- Born: 1934 United Kingdom
- Died: 6 May 1958 (aged 24) HM Prison Swansea, Swansea, Wales
- Cause of death: Execution by hanging
- Known for: Last person hanged in Wales
- Conviction: Capital murder
- Criminal penalty: Death

= Vivian Teed =

Last person executed in Wales

Vivian Frederick Teed (1934 – 6 May 1958) was the last person to be hanged in Wales. He was charged with the murder of 73-year-old William Williams on 15 November 1957. The case was controversial at the time due to Teed's claims of mental illness, and may have hastened the abolition of capital punishment in the United Kingdom.

==Background==
Teed was one of nine children brought up in Swansea. During the Second World War Teed was evacuated to a country village. He had served in the Royal Air Force but was discharged for going absent without leave. At the time of his arrest, he was unemployed and had two prior convictions for violent offences. Teed was in a relationship with a woman named Beryl Doyle, who lived with him in Limeslade.

==Murder of William Williams==
On the night of 15 November 1957, Teed broke into the Fforestfach post office, where he had previously done some construction work, with intent to rob it. He was wearing women's silk stockings over his hands to avoid leaving fingerprints. Teed was not expecting anyone to be in the building, but encountered 73-year-old postmaster William Williams, who asked him what he was doing there. Teed panicked and beat Williams 27 times with a hammer before leaving the scene empty-handed. The beating was so violent that the hammer used in the attack snapped. Williams died of the injuries inflicted during the robbery.

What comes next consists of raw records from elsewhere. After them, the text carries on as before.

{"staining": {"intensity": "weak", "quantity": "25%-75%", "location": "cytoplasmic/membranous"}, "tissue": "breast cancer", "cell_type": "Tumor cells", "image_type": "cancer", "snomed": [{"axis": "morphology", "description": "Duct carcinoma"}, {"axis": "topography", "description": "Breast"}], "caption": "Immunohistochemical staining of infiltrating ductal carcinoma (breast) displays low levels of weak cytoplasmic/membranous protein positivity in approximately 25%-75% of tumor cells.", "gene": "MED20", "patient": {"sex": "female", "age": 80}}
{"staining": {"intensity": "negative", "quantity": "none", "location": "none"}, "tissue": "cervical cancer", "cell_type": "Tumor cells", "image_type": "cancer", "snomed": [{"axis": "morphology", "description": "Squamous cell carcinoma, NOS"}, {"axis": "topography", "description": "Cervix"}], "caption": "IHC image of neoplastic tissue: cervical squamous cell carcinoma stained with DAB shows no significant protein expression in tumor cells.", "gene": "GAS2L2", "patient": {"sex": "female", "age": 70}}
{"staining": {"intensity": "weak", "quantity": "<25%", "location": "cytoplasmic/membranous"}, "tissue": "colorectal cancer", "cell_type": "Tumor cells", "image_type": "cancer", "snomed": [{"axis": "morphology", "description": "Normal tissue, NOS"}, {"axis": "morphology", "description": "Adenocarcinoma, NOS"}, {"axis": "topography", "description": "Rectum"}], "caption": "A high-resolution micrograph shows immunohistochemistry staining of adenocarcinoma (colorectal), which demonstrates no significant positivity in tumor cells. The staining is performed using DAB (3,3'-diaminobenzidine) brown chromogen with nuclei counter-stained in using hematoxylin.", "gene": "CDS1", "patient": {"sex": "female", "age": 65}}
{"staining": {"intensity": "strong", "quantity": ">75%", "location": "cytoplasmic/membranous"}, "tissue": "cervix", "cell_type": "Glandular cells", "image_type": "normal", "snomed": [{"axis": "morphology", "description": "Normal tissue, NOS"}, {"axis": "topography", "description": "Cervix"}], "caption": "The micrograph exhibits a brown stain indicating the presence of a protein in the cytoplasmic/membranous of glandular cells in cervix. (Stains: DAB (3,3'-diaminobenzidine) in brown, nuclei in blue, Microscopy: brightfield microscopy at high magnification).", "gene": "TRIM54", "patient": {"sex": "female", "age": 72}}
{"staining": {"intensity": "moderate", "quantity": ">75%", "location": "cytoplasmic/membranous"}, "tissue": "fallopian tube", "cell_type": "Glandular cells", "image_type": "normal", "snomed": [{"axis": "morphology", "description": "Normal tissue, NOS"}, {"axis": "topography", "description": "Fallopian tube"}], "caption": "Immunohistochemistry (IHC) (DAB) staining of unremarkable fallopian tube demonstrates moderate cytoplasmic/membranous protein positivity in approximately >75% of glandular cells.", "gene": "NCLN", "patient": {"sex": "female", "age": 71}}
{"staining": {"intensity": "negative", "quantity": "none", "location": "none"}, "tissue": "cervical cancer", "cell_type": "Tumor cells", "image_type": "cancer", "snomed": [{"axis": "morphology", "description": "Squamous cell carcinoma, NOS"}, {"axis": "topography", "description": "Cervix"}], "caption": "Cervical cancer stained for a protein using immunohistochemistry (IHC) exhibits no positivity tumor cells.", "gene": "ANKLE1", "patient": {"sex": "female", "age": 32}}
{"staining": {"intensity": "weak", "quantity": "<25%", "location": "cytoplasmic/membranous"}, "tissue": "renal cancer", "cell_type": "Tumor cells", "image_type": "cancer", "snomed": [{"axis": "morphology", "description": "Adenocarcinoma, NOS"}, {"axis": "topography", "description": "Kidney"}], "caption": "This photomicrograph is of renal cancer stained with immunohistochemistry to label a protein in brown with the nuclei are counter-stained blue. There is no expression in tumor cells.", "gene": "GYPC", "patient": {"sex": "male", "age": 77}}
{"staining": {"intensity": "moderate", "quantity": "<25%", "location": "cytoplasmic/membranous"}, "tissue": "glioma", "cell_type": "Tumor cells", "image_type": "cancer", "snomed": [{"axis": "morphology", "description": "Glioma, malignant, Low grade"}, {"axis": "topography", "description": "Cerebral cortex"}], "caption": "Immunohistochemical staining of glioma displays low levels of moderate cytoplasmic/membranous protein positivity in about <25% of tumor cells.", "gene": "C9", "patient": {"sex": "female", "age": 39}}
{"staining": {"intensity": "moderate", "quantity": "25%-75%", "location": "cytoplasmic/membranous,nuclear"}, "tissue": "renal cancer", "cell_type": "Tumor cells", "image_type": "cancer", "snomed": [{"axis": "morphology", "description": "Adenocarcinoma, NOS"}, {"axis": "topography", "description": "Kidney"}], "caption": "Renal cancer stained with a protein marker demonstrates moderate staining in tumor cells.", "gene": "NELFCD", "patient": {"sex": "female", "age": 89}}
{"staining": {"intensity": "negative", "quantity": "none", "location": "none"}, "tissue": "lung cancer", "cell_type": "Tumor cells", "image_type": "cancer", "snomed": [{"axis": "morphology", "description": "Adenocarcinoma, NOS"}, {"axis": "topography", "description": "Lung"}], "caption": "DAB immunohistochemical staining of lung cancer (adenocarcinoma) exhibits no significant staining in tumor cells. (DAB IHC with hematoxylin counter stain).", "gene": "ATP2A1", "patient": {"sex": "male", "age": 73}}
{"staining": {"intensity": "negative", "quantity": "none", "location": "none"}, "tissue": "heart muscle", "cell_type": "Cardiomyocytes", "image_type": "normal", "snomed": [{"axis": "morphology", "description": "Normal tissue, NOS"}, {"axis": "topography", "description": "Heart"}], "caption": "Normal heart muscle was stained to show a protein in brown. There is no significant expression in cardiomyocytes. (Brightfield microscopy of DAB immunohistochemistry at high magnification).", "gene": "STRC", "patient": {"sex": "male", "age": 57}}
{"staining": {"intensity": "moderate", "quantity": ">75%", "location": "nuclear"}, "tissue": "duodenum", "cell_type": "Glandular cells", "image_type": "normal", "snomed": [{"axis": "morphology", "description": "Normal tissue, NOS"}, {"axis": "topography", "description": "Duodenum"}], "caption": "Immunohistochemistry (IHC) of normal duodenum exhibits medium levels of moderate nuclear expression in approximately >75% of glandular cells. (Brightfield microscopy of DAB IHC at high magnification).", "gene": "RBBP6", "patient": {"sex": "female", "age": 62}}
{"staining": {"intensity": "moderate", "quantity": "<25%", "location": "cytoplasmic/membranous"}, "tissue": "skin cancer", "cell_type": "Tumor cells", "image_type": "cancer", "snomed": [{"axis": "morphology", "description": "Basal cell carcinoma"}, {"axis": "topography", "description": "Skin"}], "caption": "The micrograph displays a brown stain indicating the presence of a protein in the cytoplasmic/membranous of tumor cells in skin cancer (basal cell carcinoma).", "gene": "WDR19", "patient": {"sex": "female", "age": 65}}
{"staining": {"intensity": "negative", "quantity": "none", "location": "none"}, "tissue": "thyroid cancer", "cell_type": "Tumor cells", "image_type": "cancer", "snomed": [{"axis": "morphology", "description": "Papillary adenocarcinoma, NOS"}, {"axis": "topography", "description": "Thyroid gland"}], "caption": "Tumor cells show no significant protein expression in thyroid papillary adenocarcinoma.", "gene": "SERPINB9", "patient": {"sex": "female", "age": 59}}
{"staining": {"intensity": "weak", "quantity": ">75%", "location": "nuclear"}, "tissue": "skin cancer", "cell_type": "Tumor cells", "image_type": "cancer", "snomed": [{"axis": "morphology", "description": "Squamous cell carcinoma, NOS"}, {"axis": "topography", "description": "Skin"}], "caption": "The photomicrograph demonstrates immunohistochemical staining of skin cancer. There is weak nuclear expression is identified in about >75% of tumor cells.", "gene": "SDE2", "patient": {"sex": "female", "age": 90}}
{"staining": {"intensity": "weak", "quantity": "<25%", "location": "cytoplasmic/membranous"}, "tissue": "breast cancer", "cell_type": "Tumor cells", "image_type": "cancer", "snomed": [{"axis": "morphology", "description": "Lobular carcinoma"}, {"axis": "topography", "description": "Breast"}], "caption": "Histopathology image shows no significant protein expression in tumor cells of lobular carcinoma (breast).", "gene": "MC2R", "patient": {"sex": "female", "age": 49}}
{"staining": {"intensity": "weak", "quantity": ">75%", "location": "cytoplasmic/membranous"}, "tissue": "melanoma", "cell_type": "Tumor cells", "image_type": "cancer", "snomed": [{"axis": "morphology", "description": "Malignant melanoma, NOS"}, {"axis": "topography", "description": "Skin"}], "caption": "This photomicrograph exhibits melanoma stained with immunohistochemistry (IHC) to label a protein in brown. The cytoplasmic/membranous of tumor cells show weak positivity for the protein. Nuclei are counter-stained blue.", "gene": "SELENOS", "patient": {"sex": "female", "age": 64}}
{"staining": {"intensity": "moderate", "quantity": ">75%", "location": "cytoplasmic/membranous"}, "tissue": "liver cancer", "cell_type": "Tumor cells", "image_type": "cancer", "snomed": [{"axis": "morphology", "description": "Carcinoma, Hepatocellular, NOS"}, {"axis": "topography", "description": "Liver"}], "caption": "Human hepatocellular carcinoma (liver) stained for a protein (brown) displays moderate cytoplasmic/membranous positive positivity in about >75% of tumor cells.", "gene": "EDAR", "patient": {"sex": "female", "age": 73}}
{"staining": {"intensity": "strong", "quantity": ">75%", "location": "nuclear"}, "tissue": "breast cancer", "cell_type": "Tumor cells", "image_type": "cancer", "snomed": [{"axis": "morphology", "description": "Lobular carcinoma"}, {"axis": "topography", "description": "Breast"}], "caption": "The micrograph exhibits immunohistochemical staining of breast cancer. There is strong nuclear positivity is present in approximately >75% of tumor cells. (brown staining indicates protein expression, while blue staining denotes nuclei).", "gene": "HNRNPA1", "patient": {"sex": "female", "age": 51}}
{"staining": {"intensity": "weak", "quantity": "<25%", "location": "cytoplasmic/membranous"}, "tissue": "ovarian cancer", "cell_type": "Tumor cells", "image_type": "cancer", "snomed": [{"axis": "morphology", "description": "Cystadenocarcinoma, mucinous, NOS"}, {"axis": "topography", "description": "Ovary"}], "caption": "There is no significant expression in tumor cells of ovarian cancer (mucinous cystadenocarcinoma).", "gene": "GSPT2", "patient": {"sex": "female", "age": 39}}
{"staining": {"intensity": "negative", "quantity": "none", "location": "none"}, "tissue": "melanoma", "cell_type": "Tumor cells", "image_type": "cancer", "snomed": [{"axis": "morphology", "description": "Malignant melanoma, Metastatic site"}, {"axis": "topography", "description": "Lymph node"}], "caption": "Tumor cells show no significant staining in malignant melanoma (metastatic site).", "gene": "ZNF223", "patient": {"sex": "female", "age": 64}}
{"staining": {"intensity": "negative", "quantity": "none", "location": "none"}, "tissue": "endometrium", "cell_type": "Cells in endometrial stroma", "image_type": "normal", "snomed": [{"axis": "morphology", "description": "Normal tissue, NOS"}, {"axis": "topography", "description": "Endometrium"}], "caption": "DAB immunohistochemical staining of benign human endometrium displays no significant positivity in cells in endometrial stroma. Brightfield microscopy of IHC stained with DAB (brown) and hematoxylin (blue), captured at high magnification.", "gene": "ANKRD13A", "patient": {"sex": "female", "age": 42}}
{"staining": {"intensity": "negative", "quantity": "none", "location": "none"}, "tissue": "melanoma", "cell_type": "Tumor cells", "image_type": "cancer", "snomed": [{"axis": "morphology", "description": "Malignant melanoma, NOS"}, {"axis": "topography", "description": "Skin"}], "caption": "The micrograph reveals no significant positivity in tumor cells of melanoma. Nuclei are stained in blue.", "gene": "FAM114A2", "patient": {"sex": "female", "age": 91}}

Following his escape, Teed made his way to a nearby bar called the Cwmbwrla Inn. While there, he confessed to a man named Ronald Williams (no relation to the victim) that "I’ve done that Fforestfach job. I hit the man. I couldn’t find the safe keys and he was coming to, so I left him and didn’t take anything." Teed was known as a compulsive liar and Williams did not believe his story.

==Investigation==
Williams' body was discovered the next morning by post office employee Margaret John. Police discovered Teed's footprints at the scene, along with one of the stockings he had used to conceal his fingerprints. The hammer used to kill Williams was traced back to a toolbox belonging to Teed's father. Teed was arrested three days after the murder. Police found Williams' blood on his clothes and shoes, and he soon confessed.

==Trial and execution==
Teed was committed for trial on 19 November 1957. His trial took place in March 1958. The witnesses included several scientists who testified as to the forensic evidence against Teed, and a prison officer who stated that Teed had confessed to him while on remand. Teed's lawyers argued that he was "suffering from abnormality of the mind which impaired substantially his mental responsibility". The jury's deliberations were long and arduous; twice they failed to reach a verdict, but on the third occasion Teed was convicted of murder and sentenced to death. While awaiting execution, Teed was deemed sane by Home Office psychiatrists sent to assess his condition. An appeal was rejected a month after the conviction and Home Secretary Rab Butler rejected petitions for mercy. Teed was executed by hanging on 6 May 1958.